There’s a huge amount of personalisation on offer with the Smart, so make sure you pick carefully. While many schemes will reflect your personality, remember that if it’s a bit wacky you might struggle to sell the car when it becomes time to move on.

While there’s a decent amount of luggage space considering the car’s dimensions, make absolutely sure it’ll cater for your specific needs. Does your biggest suitcase fit? You may not find out until it’s too late, otherwise. Don’t forget that ForFour is only a few hundred quid dearer…

We’re expecting the vast majority of ForTwos to have the more economical 1-litre engine, and we reckon that’s the better to drive, too. It’s worth trying both, though, as if you drive on the motorway from time to time you might value the extra grunt of the 0.9 turbo on a slip road.

If you’re after a good deal, it may pay to visit a car supermarket or online broker. These buy cars in bulk, so you’ll have little-to-no chance of personalisation, but you may be able to save yourself a few quid. It’s worth visit a Smart dealer too, though: the ForTwo is only going to make up around a fifth of Smart sales, so they may be eager to do a deal to get them moving off the forecourt.

Buying used

If you’re looking at a Smart ForTwo, the chances are you’ll already have decided on that car. Most buyers looking for a city car will go for the ForFour, leaving a very specific group of buyers for the two-seater.

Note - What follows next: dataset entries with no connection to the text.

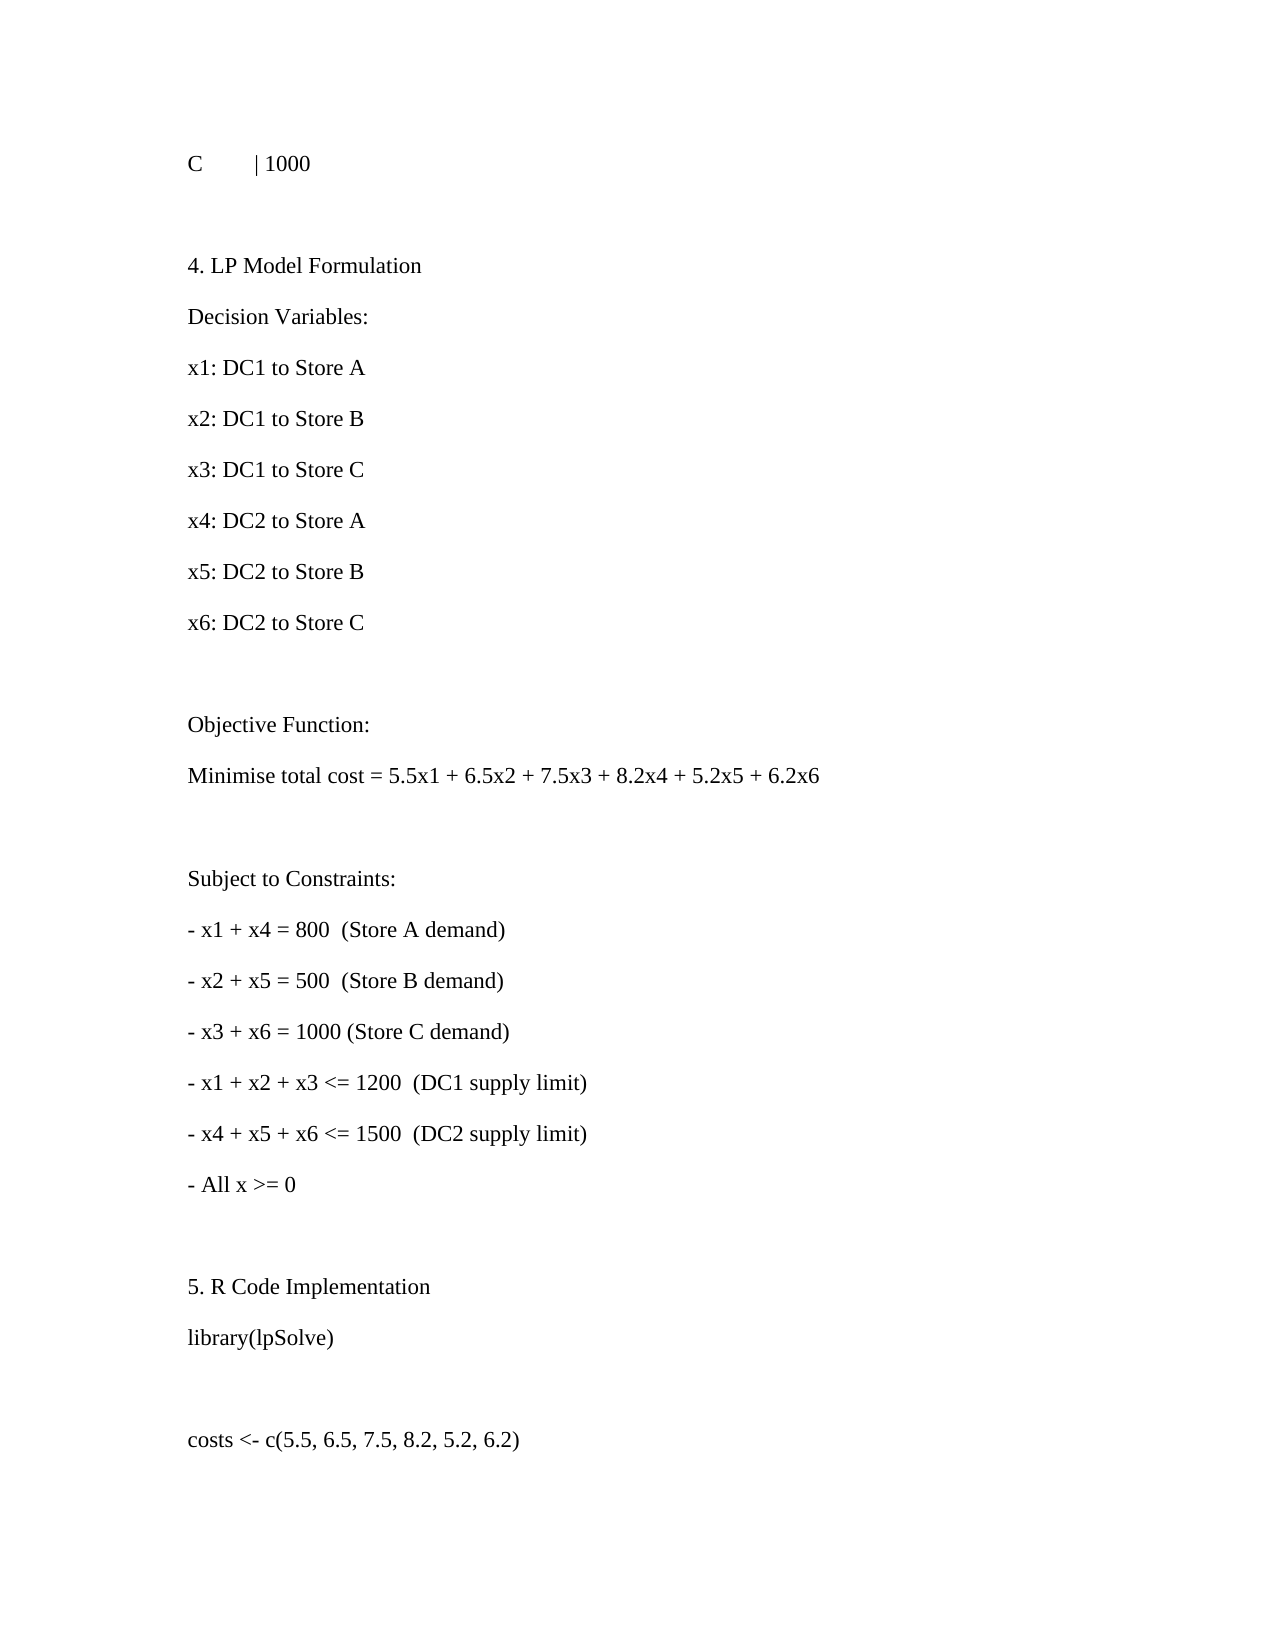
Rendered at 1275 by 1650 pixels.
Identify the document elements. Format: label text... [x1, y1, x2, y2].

text - x3 + x6 = 1000 (Store C demand) [187, 1018, 1087, 1044]
text x6: DC2 to Store C [187, 609, 1087, 636]
text - x1 + x2 + x3 <= 1200 (DC1 supply limit) [187, 1069, 1087, 1095]
text costs <- c(5.5, 6.5, 7.5, 8.2, 5.2, 6.2) [187, 1426, 1087, 1452]
text - All x >= 0 [187, 1171, 1087, 1197]
text - x4 + x5 + x6 <= 1500 (DC2 supply limit) [187, 1120, 1087, 1146]
text Decision Variables: [187, 303, 1087, 329]
text - x1 + x4 = 800 (Store A demand) [187, 916, 1087, 942]
text library(lpSolve) [187, 1324, 1087, 1350]
text x2: DC1 to Store B [187, 405, 1087, 432]
text Subject to Constraints: [187, 864, 1087, 891]
text 5. R Code Implementation [187, 1273, 1087, 1299]
text 4. LP Model Formulation [187, 252, 1087, 278]
text Objective Function: [187, 711, 1087, 738]
text x5: DC2 to Store B [187, 558, 1087, 585]
text x3: DC1 to Store C [187, 456, 1087, 483]
text C | 1000 [187, 150, 1087, 176]
text Minimise total cost = 5.5x1 + 6.5x2 + 7.5x3 + 8.2x4 + 5.2x5 + 6.2x6 [187, 762, 1087, 789]
text x4: DC2 to Store A [187, 507, 1087, 534]
text x1: DC1 to Store A [187, 354, 1087, 381]
text - x2 + x5 = 500 (Store B demand) [187, 967, 1087, 993]
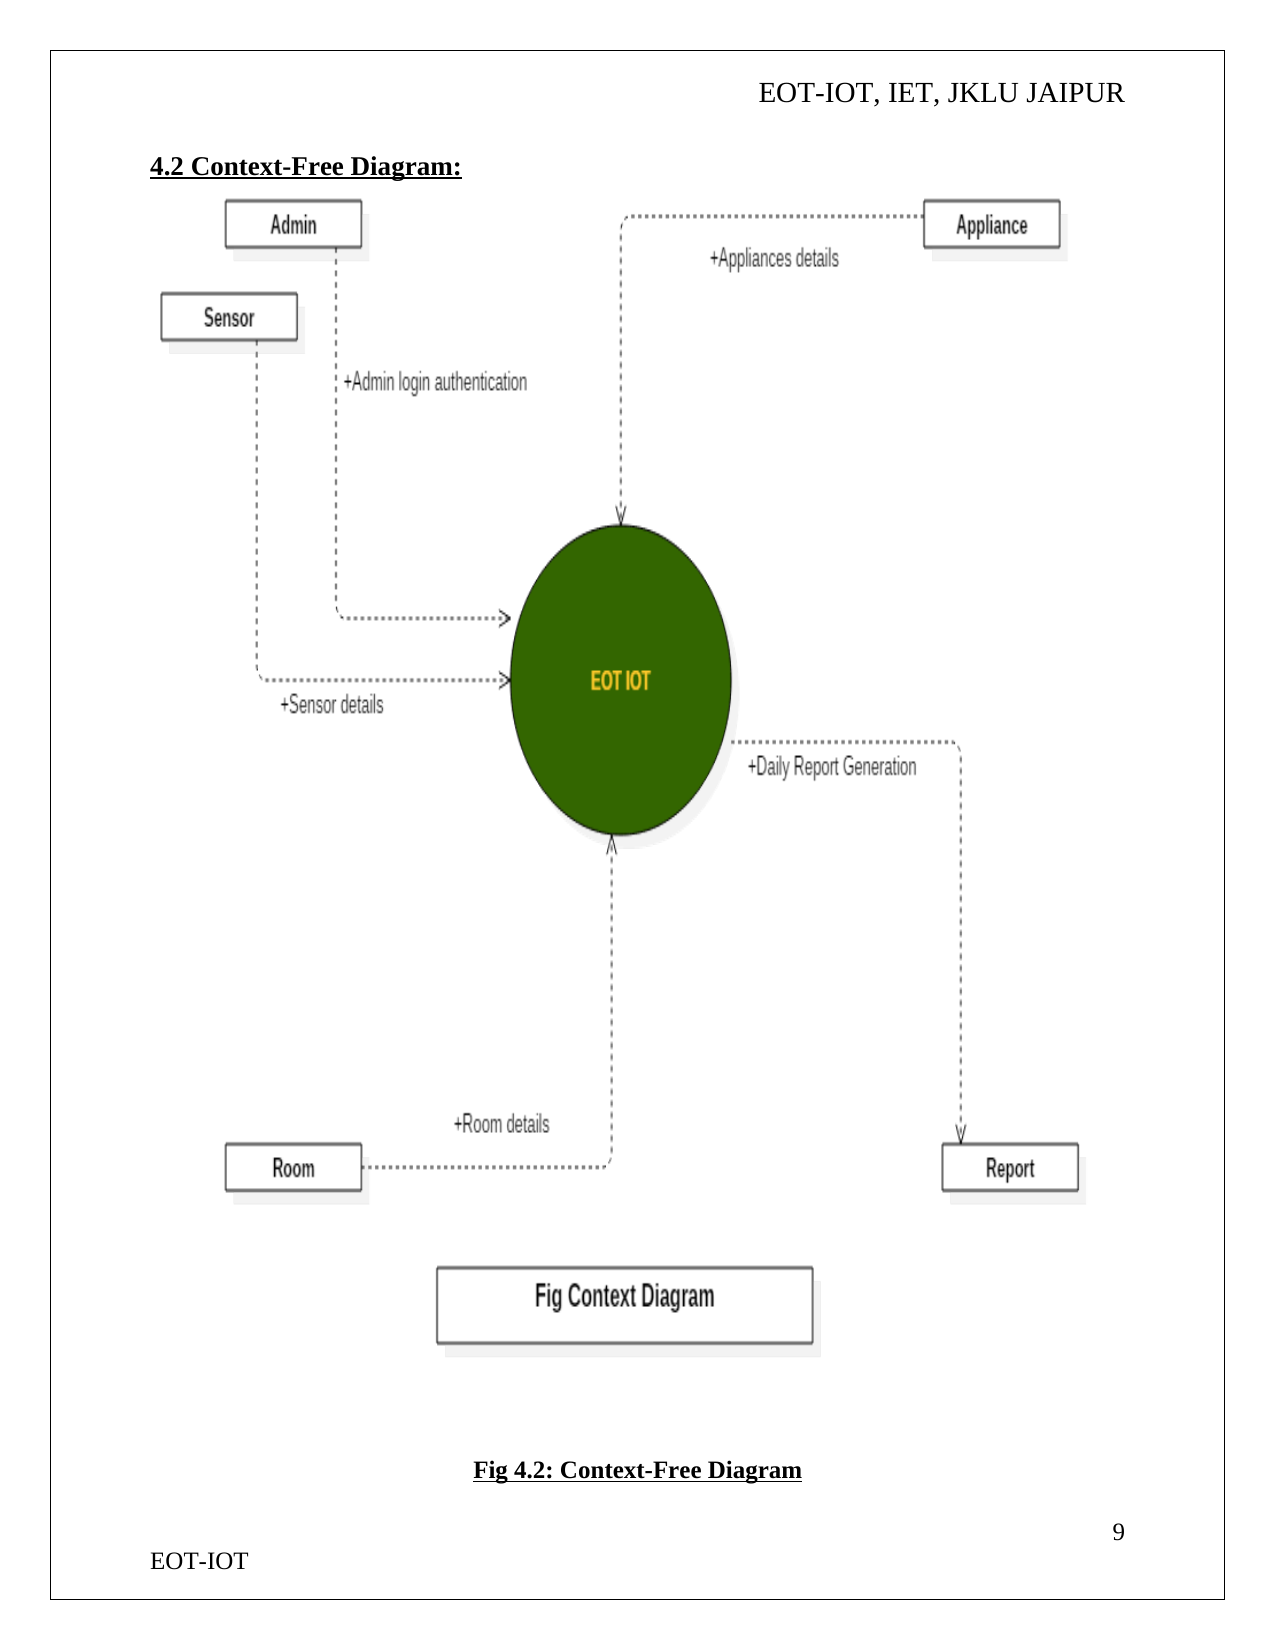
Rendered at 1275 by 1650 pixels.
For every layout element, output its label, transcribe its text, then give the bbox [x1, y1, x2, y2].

Ensure the car you’re going to buy is in great condition both mechanically and cosmetically. It should track straight on the road while both accelerating and braking – if this isn’t the case then it’s likely the wheels have met a kerb or two. Watch out for evidence on the alloys, in that case.

All of the plastic panels should look good too. They’re fairly cheap to replace, so any damage may indicate the car has had a difficult life. It’s a similar story on the inside; check everything is there and working as it should be. Pay special attention to electrical features such as windows and wipers.

Historically there’s been a massive Smart enthusiast scene, so there’s every chance some choice modifications could have been fitted to a car you’re looking at. As a rule we’d avoid such cars, but do your research. It may be a genuine improvement.

Most important of all, get yourself a Parkers Car History Check for peace of mind there’s nothing nasty hidden in the car’s history.

Selling

The crucial thing here is to make sure the car is in as good condition as it possibly can be. Consider fixing damaged wheels or replacing worn or damaged tyres. It’s features like this that’ll really help yours stand out from the crowd.

If you’ve ‘tweaked’ your Smart in any way, consider swapping the bits for standard items. It should entice a larger spread of the car-buying public.

A clear, well-photographed advert is another great way to generate the right kind of interest. Include all important details such as service history, mileage and the car’s specifications. Make a play on anything optional too, because buyers will see better value that way.